What to do
Keep the pictures out while you transcribe the listing below exactly.

Input for this task
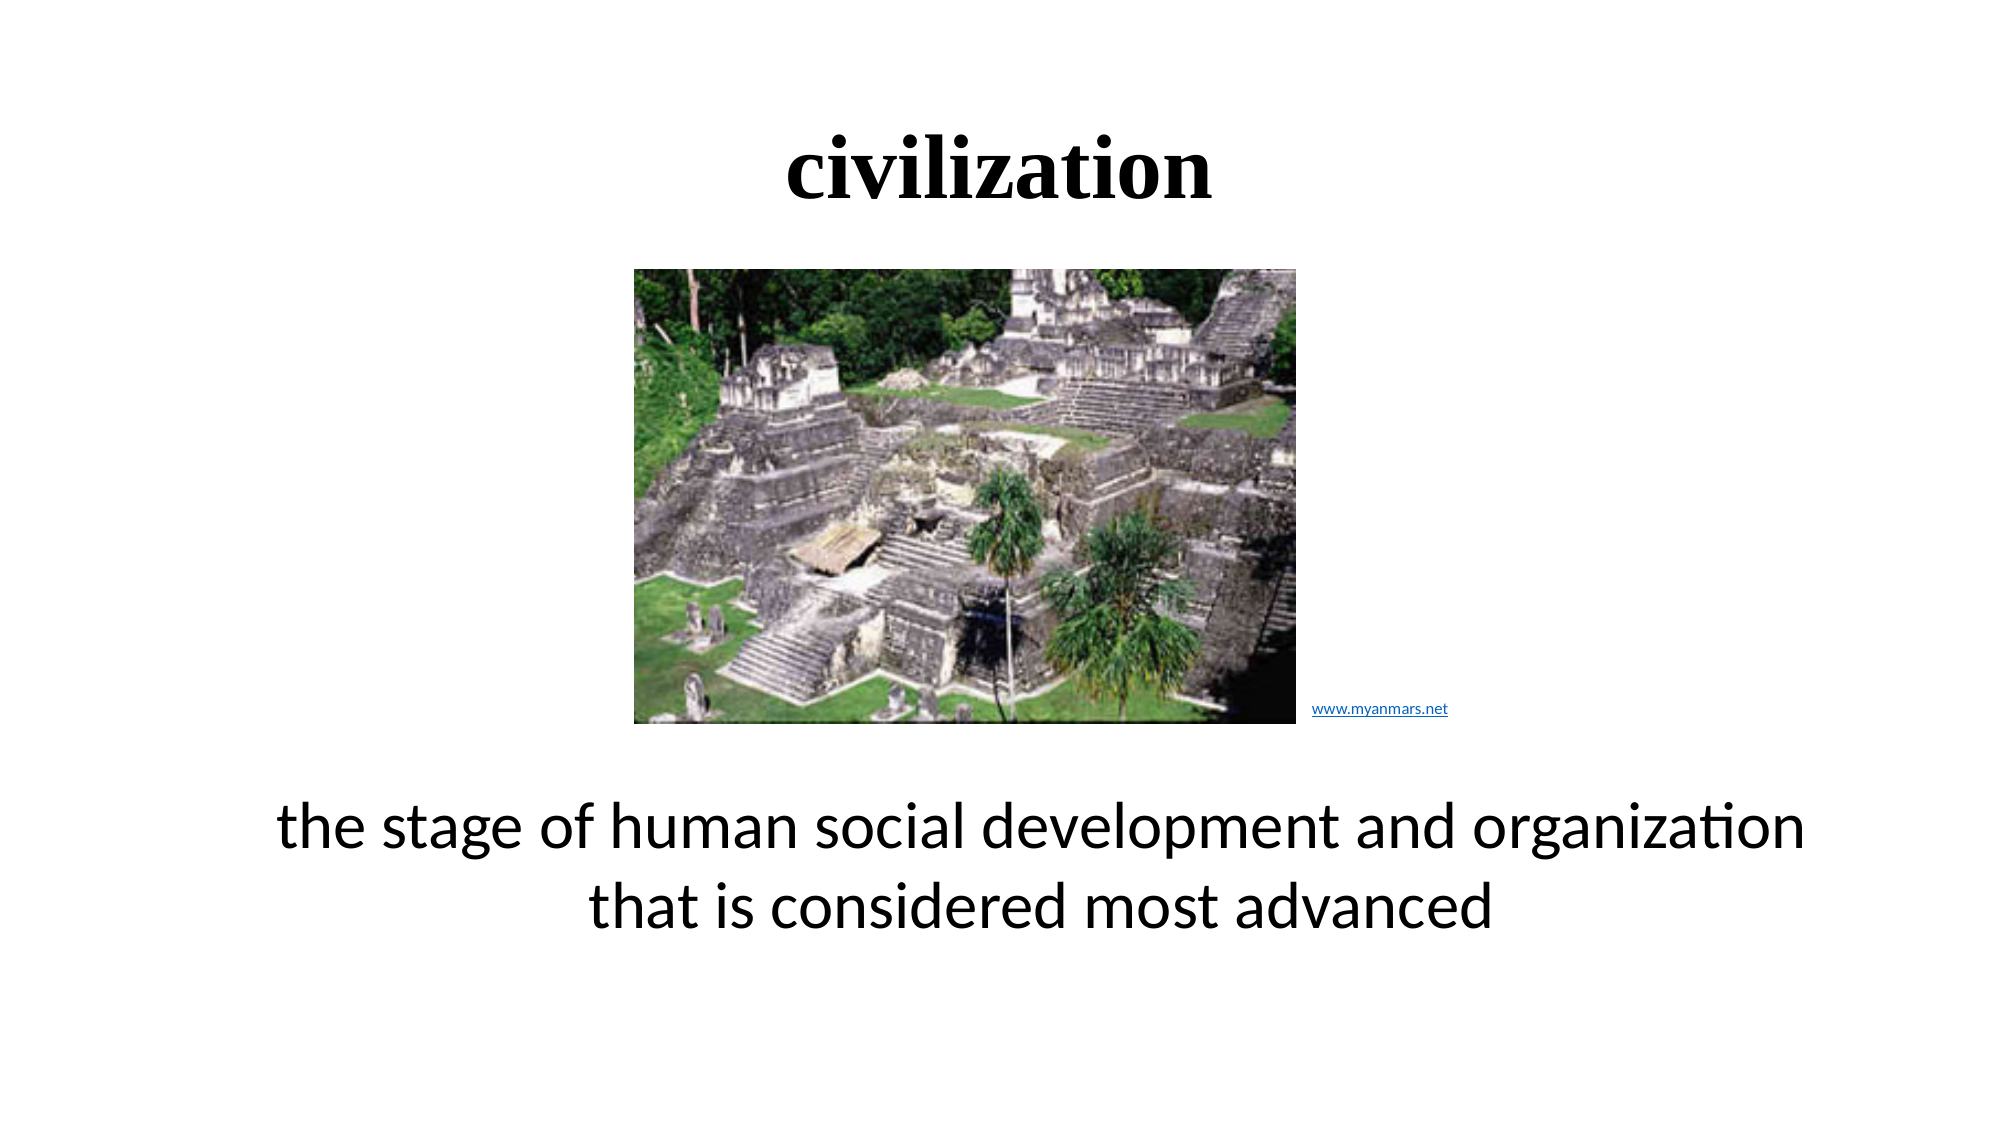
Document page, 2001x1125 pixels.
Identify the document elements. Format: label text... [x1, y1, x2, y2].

text_box www.myanmars.net [1297, 690, 1573, 726]
text_box the stage of human social development and organization that is considered most advanced [217, 774, 1866, 950]
title civilization [137, 59, 1863, 278]
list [634, 269, 1296, 724]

Task answer
Document page, 2001x1125 pixels.
Identify the document elements. Format: label text... [x1, y1, x2, y2].

text_box www.myanmars.net [1297, 690, 1573, 726]
text_box the stage of human social development and organization that is considered most advanced [217, 774, 1866, 950]
title civilization [137, 59, 1863, 278]
list [634, 269, 1296, 724]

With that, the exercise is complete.